Updated:
Original:

Veterans remembered at Michigan ceremony

Author:

Navajo code talker was keynote speaker

BATTLE CREEK, Mich. - It wasn't always possible for Marine Keith Little to
tell his story. For more than two decades when Little, a member of the
Navajo nation and World War II veteran, was asked about the war he was only
allowed to say, "I was a radioman."

It wasn't until 1968 that the top-secret mission of Little and other
"radiomen" like him became declassified. They were Navajo code talkers and
they took part in every Marine assault conducted in the South Pacific from
1942 to 1945. As Marines fought cave-to-cave on Iwo Jima, the Navajo
language crackled over field radios.

Little described how his native language was turned into an unbreakable
military code to an overflow audience of federal employees and community
members at a Nov. 10 Veterans Day ceremony at the Hart-Dole-Inouye Federal
Center in Battle Creek.

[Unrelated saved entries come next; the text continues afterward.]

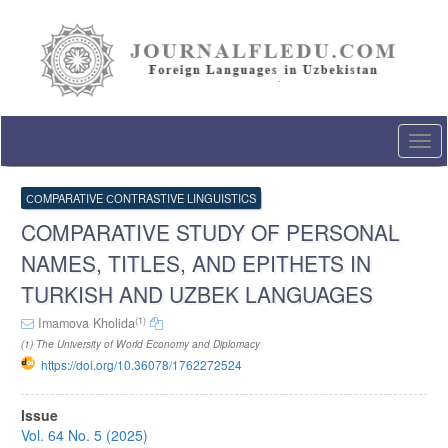
Quick
jump
to
page
content
Main
Navigation
Togg
Main
navi
Content
Sidebar
СОMPARATIVE СONTRASTIVE LINGUISTICS
COMPARATIVE STUDY OF PERSONAL
NAMES, TITLES, AND EPITHETS IN
TURKISH AND UZBEK LANGUAGES
(1)
Imamova Kholida
(1) The University of World Economy and Diplomacy
https://doi.org/10.36078/1762272524
Article
Issue
Sidebar
Vol. 64 No. 5 (2025)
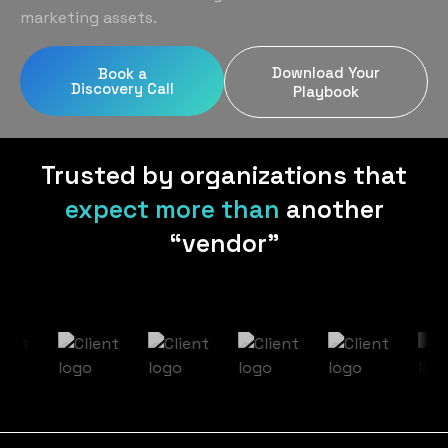
Home Services
Blog
marketing assets.
Uniform Programs
Legal
Podcast
Download Your
Book a
Client Gifting
Discovery Call
Real Estate
Playbook
Contact Us
Tech & SaaS
Trusted by organizations that
expect more than
another
“vendor”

The center is a former WWII military hospital that
is now home to the Defense Reutilization and Marketing Service and the
Defense Logistics Agency. Both are part of the Defense Logistics Agency.

"The code was so sensitive and top secret it was to be protected at all
costs by the Marine Corps," Little said. "If a code talker dies, that's
okay because the code goes with him. If he's caught, the enemy has a chance
to get to the code. Marines were told if it was inevitable that a code
talker was going to be caught, shoot him."

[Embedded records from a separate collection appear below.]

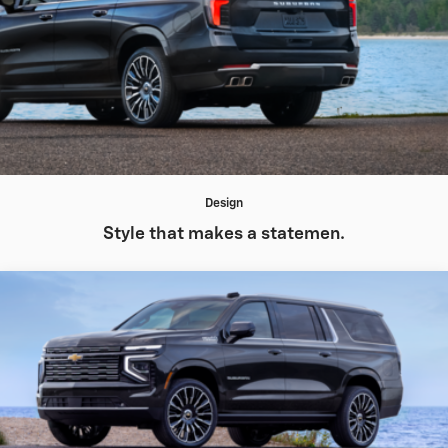
Design
Style that makes a statemen.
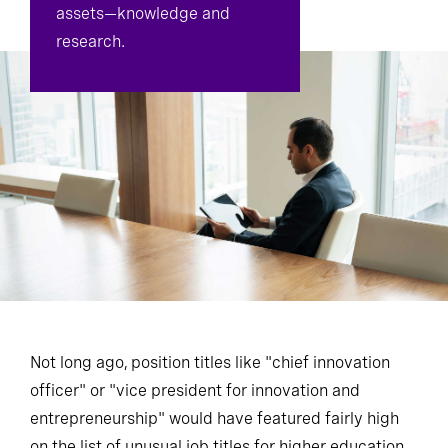
assets—knowledge and
research.
Not long ago, position titles like "chief innovation
officer" or "vice president for innovation and
entrepreneurship" would have featured fairly high
on the list of unusual job titles for higher education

Defense Logistics Information Service Commande and Marine Col. John
Fitzgerald described Little as "an example to future generations."

The Navajo code is one of the few unbroken codes in military history and
because it still had potential uses when WWII ended, the code talker story
remained classified. "When we left the Marine Corps we were told to keep
our mouths shut about what we did," Little said. "It was kind of sad. We
were an obscure people. We were forgotten."

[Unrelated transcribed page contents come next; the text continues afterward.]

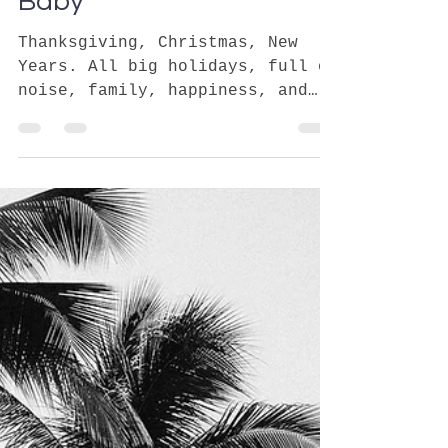
sydelle
Jan 7, 2020
3 min read
First Holiday Without Our
Baby
Thanksgiving, Christmas, New
Years. All big holidays, full of
noise, family, happiness, and
get togethers. How do we fit in
when we want...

Fortunately, "forgotten" can be replaced with "remembered."

Dozens of Federal Center employees volunteered to move to an overflow room
and watch the ceremony on closed-circuit television so specially invited
American Indian leaders from Michigan, veterans, honored guests and members
of the community could see Little up close. "The turnout shows that for
veterans, family and friends, today is a special day," Fitzgerald said.

The narrator of the ceremony, Frank Walker, noted how veterans all have
something in common. "Mr. Little answered the call to service when he was
17 years old," he said. "The Hart-Dole-Inouye Federal Center is fortunate
to also have many employees who also answered their nation's call."

Little told the audience that it was a privilege to be part of a ceremony
that combined Veterans Day and Native American History Month ceremonies. "I
have a strong feeling for veterans," he said. "It is an honor to represent
my people, the Navajo people and my great comrades, the Navajo code
talkers."

He described how life has changed for the Navajo people. "Where I grew up
it was undeveloped. Since WWII, things have changed. Returning Navajo
veterans after WWII and all the veterans since have established a
foundation of progress. Where I used to live there are now beautiful houses
with running water and electricity. That is progress."

Things have also changed in other ways. Now, when Little is asked about
what he did in WWII, he can tell his story. "Now we have the legacy of the
Navajo code talkers. Now we have to document this contribution," Little
said.

Just as he had done during WWII, Little found just the right words to
describe what needed to be done. Not only did he represent the Navajo
people. On this day, he represented all veterans.